> What you need to do
Reproduce word for word the lines between the one holding "July 25, 2026" and the one holding "provided peace of", both included.

> Entries supplied
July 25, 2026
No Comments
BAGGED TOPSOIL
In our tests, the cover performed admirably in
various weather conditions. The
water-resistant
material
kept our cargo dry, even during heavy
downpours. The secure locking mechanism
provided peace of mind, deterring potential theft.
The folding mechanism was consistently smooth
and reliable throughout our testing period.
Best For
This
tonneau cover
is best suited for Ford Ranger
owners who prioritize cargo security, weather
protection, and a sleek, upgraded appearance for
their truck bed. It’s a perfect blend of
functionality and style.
==
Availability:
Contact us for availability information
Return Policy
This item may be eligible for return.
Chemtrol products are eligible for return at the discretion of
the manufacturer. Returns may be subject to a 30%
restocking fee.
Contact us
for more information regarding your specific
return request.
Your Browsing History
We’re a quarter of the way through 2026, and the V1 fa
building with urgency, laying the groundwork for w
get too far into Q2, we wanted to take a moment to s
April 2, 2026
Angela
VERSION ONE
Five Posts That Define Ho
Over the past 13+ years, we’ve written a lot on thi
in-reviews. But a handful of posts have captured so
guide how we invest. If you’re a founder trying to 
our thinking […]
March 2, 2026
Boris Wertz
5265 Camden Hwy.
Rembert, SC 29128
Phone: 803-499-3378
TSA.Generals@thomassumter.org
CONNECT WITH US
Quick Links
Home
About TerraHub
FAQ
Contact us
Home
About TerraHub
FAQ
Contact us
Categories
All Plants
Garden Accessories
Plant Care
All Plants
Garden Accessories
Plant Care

> Reply
July 25, 2026
No Comments
BAGGED TOPSOIL
In our tests, the cover performed admirably in
various weather conditions. The
water-resistant
material
kept our cargo dry, even during heavy
downpours. The secure locking mechanism
provided peace of mind, deterring potential theft.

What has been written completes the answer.